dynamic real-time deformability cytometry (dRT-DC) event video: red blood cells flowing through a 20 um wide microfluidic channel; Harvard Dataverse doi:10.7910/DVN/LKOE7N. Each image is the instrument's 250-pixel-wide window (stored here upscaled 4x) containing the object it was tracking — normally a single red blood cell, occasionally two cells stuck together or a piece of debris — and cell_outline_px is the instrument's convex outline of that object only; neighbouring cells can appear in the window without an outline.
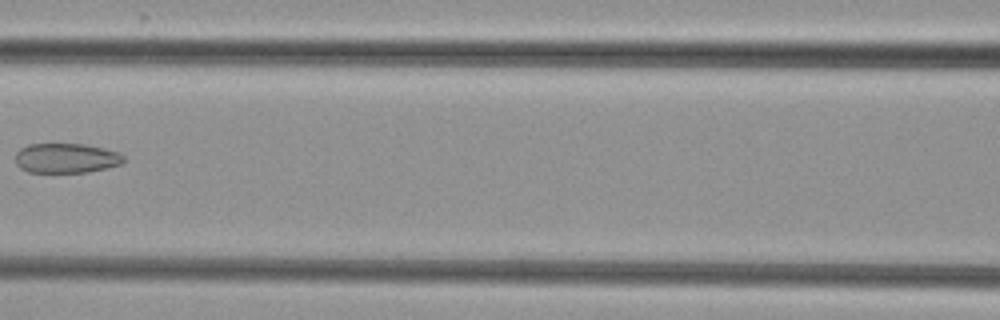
{"species": "common noctule bat (a hibernating species)", "species_latin": "Nyctalus noctula", "temperature_condition": "cold", "stored_images_in_passage": 5, "camera_frame_rate_fps": 3000, "um_per_image_px": 0.085, "animal": {"sex": "female", "body_mass_g": 29.2, "forearm_length_mm": 56.3}, "frame": {"image": 1, "passage_image": 5, "time_ms": 4.667, "image_size_px": [1000, 320], "cell_outline_px": [[124, 160], [120, 164], [108, 168], [88, 172], [28, 172], [20, 168], [16, 164], [16, 152], [20, 148], [28, 144], [88, 144], [120, 152], [124, 156]], "centroid_in_image_um": [5.64, 13.44], "position_along_channel_um": 161.0, "area_um2": 18.96}}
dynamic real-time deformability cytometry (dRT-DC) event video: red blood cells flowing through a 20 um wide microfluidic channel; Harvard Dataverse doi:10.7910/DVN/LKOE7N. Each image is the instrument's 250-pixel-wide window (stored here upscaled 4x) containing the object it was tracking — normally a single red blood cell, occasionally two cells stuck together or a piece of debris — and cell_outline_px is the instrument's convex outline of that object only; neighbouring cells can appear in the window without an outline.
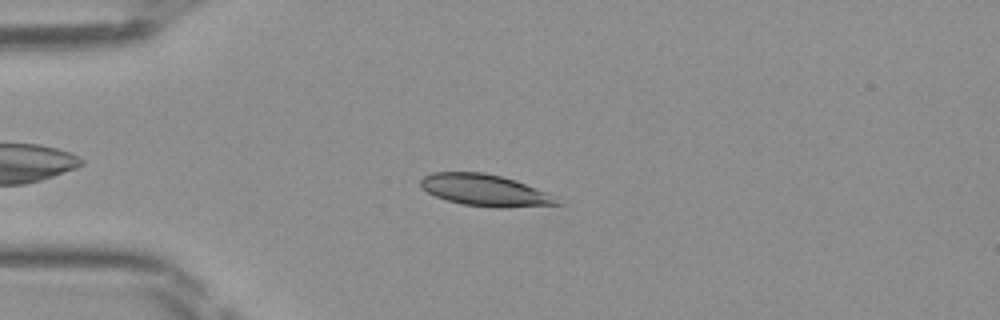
{"species": "Egyptian fruit bat (a non-hibernating species)", "species_latin": "Rousettus aegyptiacus", "temperature_condition": "room temperature", "stored_images_in_passage": 42, "camera_frame_rate_fps": 3000, "um_per_image_px": 0.085, "frame": {"image": 1, "passage_image": 6, "time_ms": 1.667, "image_size_px": [1000, 320], "cell_outline_px": [[564, 204], [504, 208], [496, 208], [464, 204], [448, 200], [436, 196], [420, 188], [420, 180], [424, 176], [432, 172], [484, 172], [516, 180], [548, 192], [556, 196]], "centroid_in_image_um": [41.27, 16.17], "position_along_channel_um": 43.7, "area_um2": 25.37}}
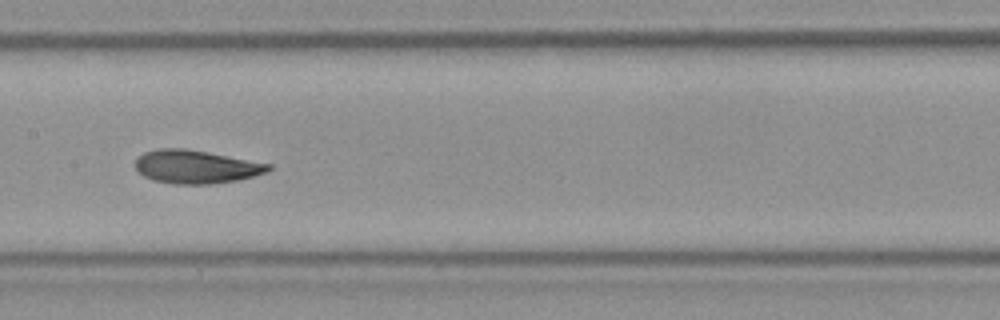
{"frame": {"image": 2, "passage_image": 18, "time_ms": 5.667, "image_size_px": [1000, 320], "cell_outline_px": [[272, 168], [268, 172], [236, 180], [208, 184], [176, 184], [152, 180], [144, 176], [136, 168], [136, 160], [144, 152], [160, 148], [184, 148], [208, 152], [272, 164]], "centroid_in_image_um": [16.67, 14.17], "position_along_channel_um": 190.7, "area_um2": 25.66}}
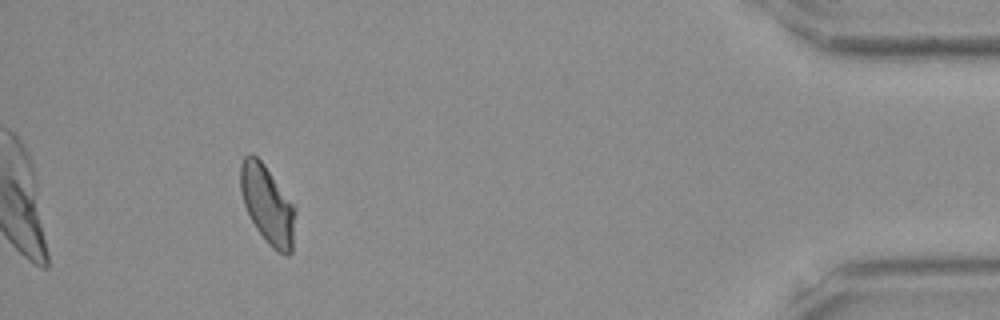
{"frame": {"image": 3, "passage_image": 38, "time_ms": 12.333, "image_size_px": [1000, 320], "cell_outline_px": [[296, 212], [292, 252], [288, 256], [272, 248], [268, 244], [256, 228], [244, 204], [240, 192], [240, 164], [244, 156], [248, 152], [252, 152], [264, 164], [296, 208]], "centroid_in_image_um": [22.73, 17.38], "position_along_channel_um": 412.5, "area_um2": 25.03}}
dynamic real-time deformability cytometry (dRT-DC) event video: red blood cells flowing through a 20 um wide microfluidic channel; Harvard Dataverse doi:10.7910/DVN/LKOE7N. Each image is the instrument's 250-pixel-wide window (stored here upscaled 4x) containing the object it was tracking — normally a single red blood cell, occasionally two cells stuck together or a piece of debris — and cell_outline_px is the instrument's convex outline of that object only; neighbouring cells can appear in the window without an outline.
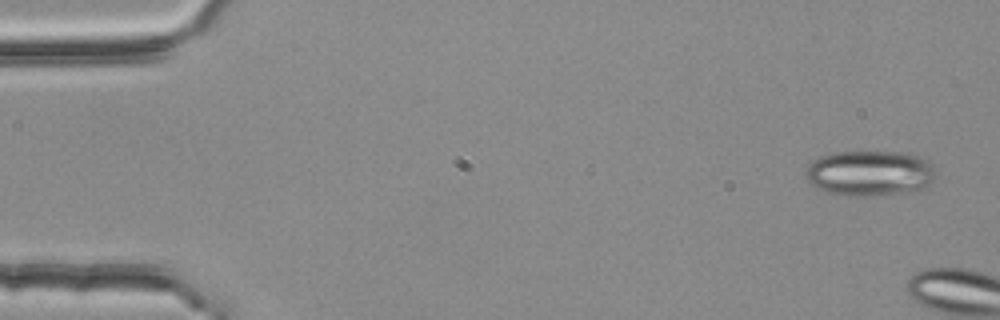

..............................

Written exercise: Without the pictures, write out the whole listing above exactly as it appears.

Output of the exercise:
dynamic real-time deformability cytometry (dRT-DC) event video: red blood cells flowing through a 20 um wide microfluidic channel; Harvard Dataverse doi:10.7910/DVN/LKOE7N. Each image is the instrument's 250-pixel-wide window (stored here upscaled 4x) containing the object it was tracking — normally a single red blood cell, occasionally two cells stuck together or a piece of debris — and cell_outline_px is the instrument's convex outline of that object only; neighbouring cells can appear in the window without an outline.
{"species": "common noctule bat (a hibernating species)", "species_latin": "Nyctalus noctula", "temperature_condition": "cold", "stored_images_in_passage": 5, "camera_frame_rate_fps": 3000, "um_per_image_px": 0.085, "animal": {"sex": "female", "body_mass_g": 29.2, "forearm_length_mm": 56.3}, "frame": {"image": 1, "passage_image": 5, "time_ms": 4.667, "image_size_px": [1000, 320], "cell_outline_px": [[124, 160], [120, 164], [108, 168], [88, 172], [28, 172], [20, 168], [16, 164], [16, 152], [20, 148], [28, 144], [88, 144], [120, 152], [124, 156]], "centroid_in_image_um": [5.64, 13.44], "position_along_channel_um": 161.0, "area_um2": 18.96}}
dynamic real-time deformability cytometry (dRT-DC) event video: red blood cells flowing through a 20 um wide microfluidic channel; Harvard Dataverse doi:10.7910/DVN/LKOE7N. Each image is the instrument's 250-pixel-wide window (stored here upscaled 4x) containing the object it was tracking — normally a single red blood cell, occasionally two cells stuck together or a piece of debris — and cell_outline_px is the instrument's convex outline of that object only; neighbouring cells can appear in the window without an outline.
{"species": "Egyptian fruit bat (a non-hibernating species)", "species_latin": "Rousettus aegyptiacus", "temperature_condition": "room temperature", "stored_images_in_passage": 42, "camera_frame_rate_fps": 3000, "um_per_image_px": 0.085, "frame": {"image": 1, "passage_image": 6, "time_ms": 1.667, "image_size_px": [1000, 320], "cell_outline_px": [[564, 204], [504, 208], [496, 208], [464, 204], [448, 200], [436, 196], [420, 188], [420, 180], [424, 176], [432, 172], [484, 172], [516, 180], [548, 192], [556, 196]], "centroid_in_image_um": [41.27, 16.17], "position_along_channel_um": 43.7, "area_um2": 25.37}}
{"frame": {"image": 2, "passage_image": 18, "time_ms": 5.667, "image_size_px": [1000, 320], "cell_outline_px": [[272, 168], [268, 172], [236, 180], [208, 184], [176, 184], [152, 180], [144, 176], [136, 168], [136, 160], [144, 152], [160, 148], [184, 148], [208, 152], [272, 164]], "centroid_in_image_um": [16.67, 14.17], "position_along_channel_um": 190.7, "area_um2": 25.66}}
{"frame": {"image": 3, "passage_image": 38, "time_ms": 12.333, "image_size_px": [1000, 320], "cell_outline_px": [[296, 212], [292, 252], [288, 256], [272, 248], [268, 244], [256, 228], [244, 204], [240, 192], [240, 164], [244, 156], [248, 152], [252, 152], [264, 164], [296, 208]], "centroid_in_image_um": [22.73, 17.38], "position_along_channel_um": 412.5, "area_um2": 25.03}}
dynamic real-time deformability cytometry (dRT-DC) event video: red blood cells flowing through a 20 um wide microfluidic channel; Harvard Dataverse doi:10.7910/DVN/LKOE7N. Each image is the instrument's 250-pixel-wide window (stored here upscaled 4x) containing the object it was tracking — normally a single red blood cell, occasionally two cells stuck together or a piece of debris — and cell_outline_px is the instrument's convex outline of that object only; neighbouring cells can appear in the window without an outline.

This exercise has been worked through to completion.